Forum Discussion

lpetersson's avatar
lpetersson
Level 3
13 years ago

Exchange 2010 flat file backup

One of my clients has Backup Exec 2010 on a Windows 2003 server and Exchange 2010 on a Windows 2008 server. They don't want to install Backup Exec 2010 on the Exchange server and they can't/won't u...
  • Colin_Weaver's avatar
    13 years ago

    1) You have to stop the Exchange services and restart the Backup Exec (or disable Active File Exclusion) to do a flat file backup of Exchange - so interruption of mail services needed

    2) We can't truncate the logs this way as this is a feature of the API calls made into Exchange when performing an Exchange specific backup and is not a function of a file level backup of the volume holding the Exchange data (with or without VSS on the file system job)

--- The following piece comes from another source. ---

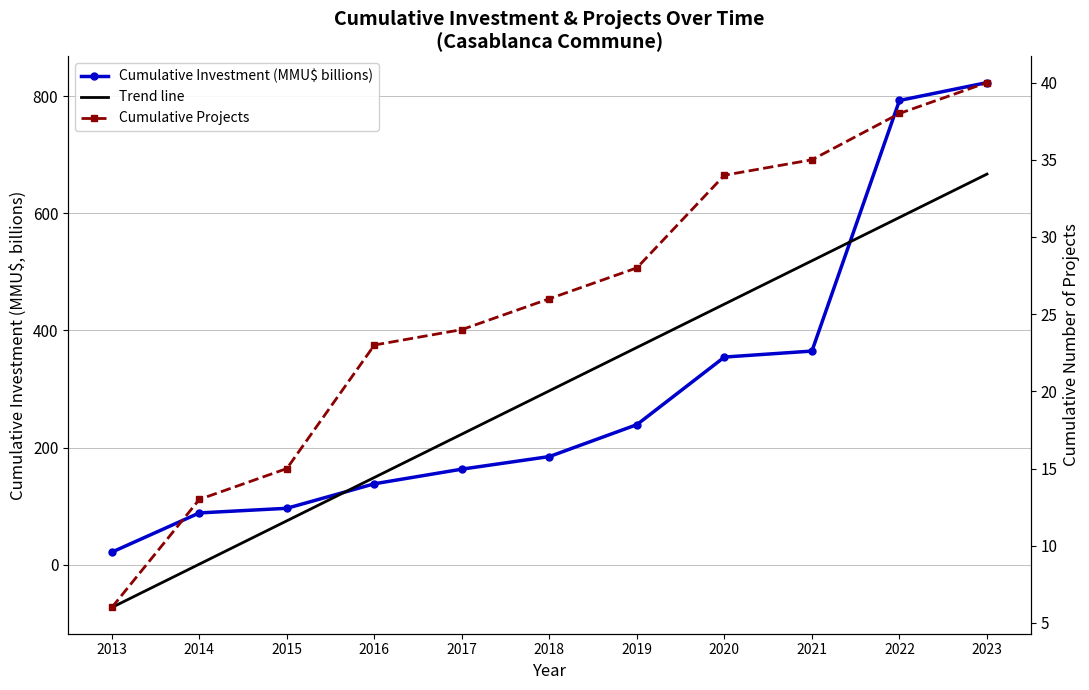

True or false: Trend line has more than 0 interior local peaks.

False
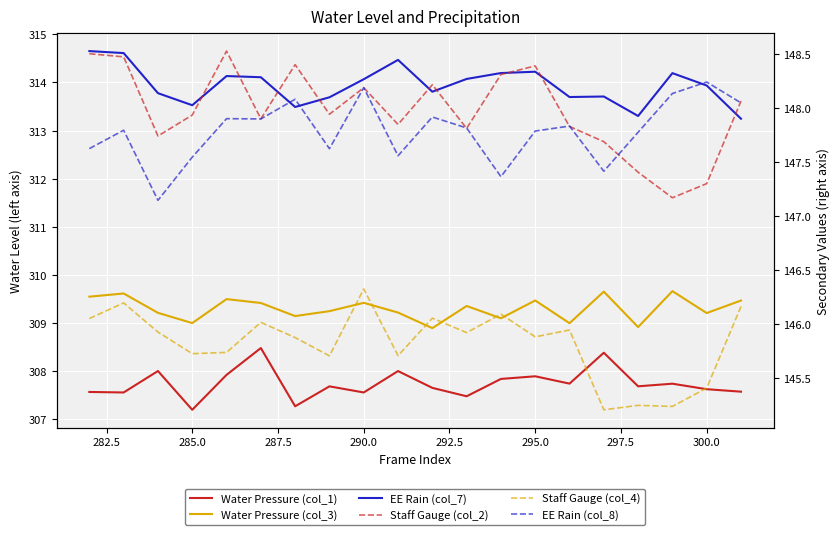

Count the number of data series in this chart.

6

    3) If you do a flat file backup you will have a lot of pain if you need to get one e-mail back instead of the whole Exchange server as you will have to build an offline Exchange environment (so Domain Controller Plus Exchannge server etc), then workout how to recover the flat files, then export the required data and then recover into your live environment which could easily take a period of days to complete.

     

    As such they really really need to reconsider their plans and invest in a proper configuration to protect their setup.

     

    Really you should be asking them how much they value their data and what their required timescales for recovery are - if the answer is very highly valued and must be recovered quickly then that would instantly be justification to invest.

     

    Oh and if you have an SLA with your client to help restore e-mails, I hope you are on an hourly rate and not an agreed term contract covering any issues as if they go with a flat file solution, restores won't possibly require a lot of time, they WILL require a lot of time.